Jurnalis geosurvey.co.id Nitis Hawaroh melaporkan
geosurvey.co.id, JAKARTA – Menteri Energi dan Sumber Daya Mineral (ESDM) Bahlil Lahadalia membeberkan kondisi produksi minyak dan gas (Migas) di Indonesia saat ini yang semakin menurun hingga harus impor untuk memenuhi kebutuhan dalam negeri.
Menurut Bahlil, oil boom Indonesia pada 1996-1997 bisa menghasilkan 1,6 juta barel minyak per hari dan memberikan kontribusi sekitar 40-50 persen terhadap pendapatan negara.
“Jadi yang terjadi tahun 1996-1997, kita ekspor, sekarang sebaliknya, kita impor sama besarnya. Ini hampir jadi masalah negara kita,” kata Bahlil dalam acara Malam Repnas dan Penghargaan Nasional, Senin (14/10/). 2024).
Bahlil mengatakan, meski ada sedikit peningkatan produksi minyak harian dari lapangan Banyu Urip menjadi 800-900 ribu barel pasca reformasi, namun produksi migas terus mengalami penurunan.
“Nah, terus turun terus, tren terus. Jadi sekarang produksi minyak kita cuma 600.000 barel per hari, dan konsumsi kita 1,6 juta barel per hari. Jadi kita impor sekitar 900.000 barel sampai 1 juta dolar,” katanya dikatakan. Bahlil.
Bahlil mengakui, untuk meningkatkan produksi migas dalam negeri, perlu dilakukan optimalisasi terhadap sumur migas yang belum berfungsi maksimal. Namun jika hal ini sulit dilakukan maka kedaulatan energi tidak dapat tercipta.

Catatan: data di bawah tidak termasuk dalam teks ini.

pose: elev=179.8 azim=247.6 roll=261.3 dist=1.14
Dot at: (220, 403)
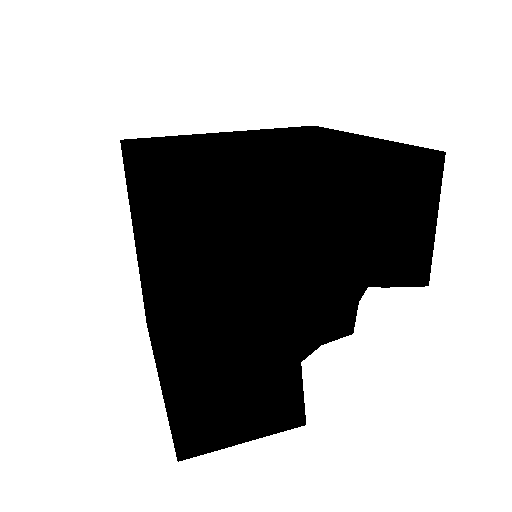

“Jadi bapak ibu, kalau kita tidak bisa menang, jangan pernah berpikir kita akan maju dalam kedaulatan energi,” ujarnya.
“Yang perlu kita lakukan adalah mengoptimalkan harga-harga kita, baik yang tersedia maupun yang kosong, agar lift kita bisa meningkat. Karena kalau tidak ada pergerakan, kita akan turun sekitar 7 hingga 15 persen setiap tahunnya,” ujarnya.
Sebelumnya, Bahlil mengaku akan melonggarkan kebijakan sumur eksplorasi minyak dan gas (Migas) untuk memudahkan investor berinvestasi di Tanah Air.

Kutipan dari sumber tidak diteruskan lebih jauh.